En Tequisquiapan
Tequisquiapan, Qro. — La revisión ciudadana al gasto municipal no sólo destapó montos relevantes dentro del capítulo 3000; también exhibió un problema de fondo: la respuesta oficial del municipio fue incompleta, fragmentada y sin la trazabilidad integral que se había solicitado para revisar con claridad el destino del dinero público.
La Solicitud 38 no dejó margen para la confusión. Se pidió el estado analítico mensual 2025 del capítulo 3000, la bitácora de modificaciones presupuestarias, una base consolidada por transacción o pago con datos contables y fiscales, los expedientes soporte por contrato o servicio, desgloses por partidas sensibles y el diccionario de datos correspondiente. La intención era sencilla: poder seguir la ruta del gasto con precisión, sin respuestas genéricas ni archivos sueltos imposibles de reconstruir.
Pero eso no fue lo que ocurrió.
Aunque la autoridad entregó archivos en Excel y PDF, la información no permite revisar de manera completa y ordenada todo lo que se pidió. La respuesta dejó huecos importantes: no abrió integralmente la base consolidada por póliza, CFDI, proveedor, contrato y evidencia; no entregó de manera suficiente los expedientes soporte; no mostró de forma completa la bitácora de modificaciones presupuestarias; y tampoco permitió reconstruir plenamente la lógica mensual y documental del gasto.
En otras palabras: sí hubo entrega de información, pero no de la forma necesaria para una fiscalización ciudadana seria.
Ese matiz importa mucho. Porque el problema aquí no es sólo si el municipio respondió o no respondió. El problema es cómo respondió. Y cuando una autoridad entrega información fragmentada, incompleta o desordenada frente a una solicitud técnica y detallada, lo que produce no es transparencia, sino una apariencia de cumplimiento.
Dicho más claro: no basta con mandar archivos.
Hay que entregar información útil, verificable y trazable.
La opacidad administrativa ya no siempre se presenta como un portazo. A veces llega en formato Excel, pero a medias; en archivos sueltos, pero sin contexto; en respuestas voluminosas, pero sin lo esencial para amarrar proveedor, contrato, pago, evidencia y resultado. Es la burocracia del “sí te respondí”, aunque en realidad no te permita entender de verdad qué pasó con el dinero.

+--

EJERCICIOS →
**a)** Responde estas preguntas sobre el texto del gasto municipal de Tequisquiapan:
(i) ¿Qué capítulo del gasto abarcaba la Solicitud 38?
(ii) ¿En qué formatos entregó la autoridad los archivos?
(iii) ¿Qué produce, en vez de transparencia, una respuesta fragmentada ante una solicitud técnica y detallada?
**b)** Continúa el texto sobre el gasto municipal de Tequisquiapan a partir de su último párrafo.

DATOS PROPORCIONADOS →
+--

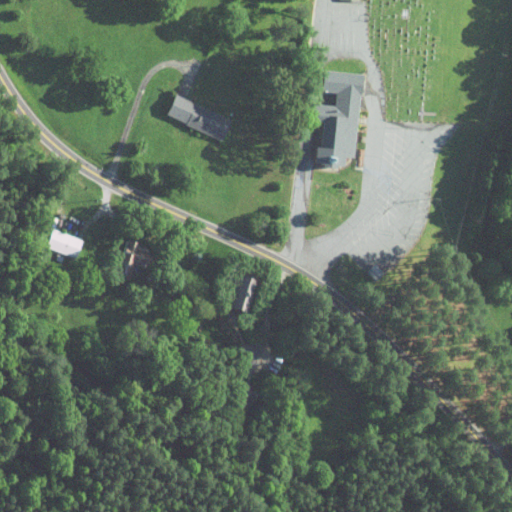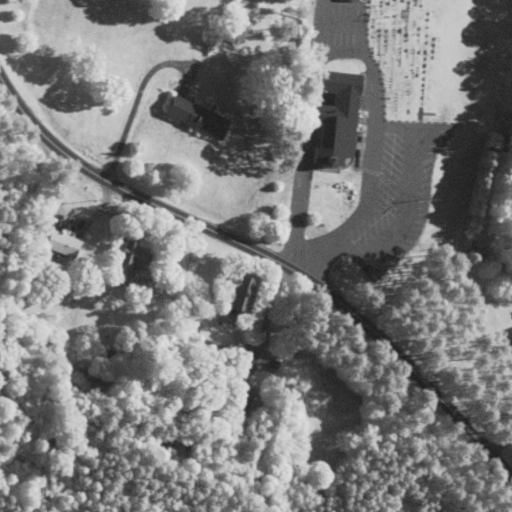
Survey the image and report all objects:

+--

RESPUESTAS →
**a)**
(i) El capítulo 3000.
(ii) En Excel y PDF.
(iii) Una apariencia de cumplimiento.

**b)**
La revisión del capítulo 3000 lo deja claro. El municipio sí mostró cifras importantes en rubros como servicios profesionales, mantenimiento, agua, energía eléctrica, arrendamientos e impuesto sobre nóminas. Pero una vez que se intenta ir al fondo —quién cobró, bajo qué contrato, con qué entregables, con qué soporte, con qué modificaciones presupuestales y con qué evidencia— la información deja de alcanzar.
Y ahí es donde el asunto deja de ser meramente técnico para volverse político.
Porque la transparencia no se mide por el número de archivos enviados, sino por la posibilidad real de que la ciudadanía pueda entender, rastrear y verificar el uso del recurso público. Si el gobierno entrega papeles, pero no deja seguir la ruta completa del gasto, entonces la rendición de cuentas se queda coja.
La respuesta al capítulo 3000 también revela algo más: el acceso a la información pública sigue tropezando con una cultura administrativa donde se privilegia el cumplimiento mínimo, no la apertura máxima. Se responde lo suficiente para decir que se respondió, pero no necesariamente lo suficiente para que el ciudadano pueda fiscalizar con seriedad.
Eso abre una discusión de fondo en Tequisquiapan:
¿el municipio está comprometido con la transparencia real o sólo con la transparencia de trámite?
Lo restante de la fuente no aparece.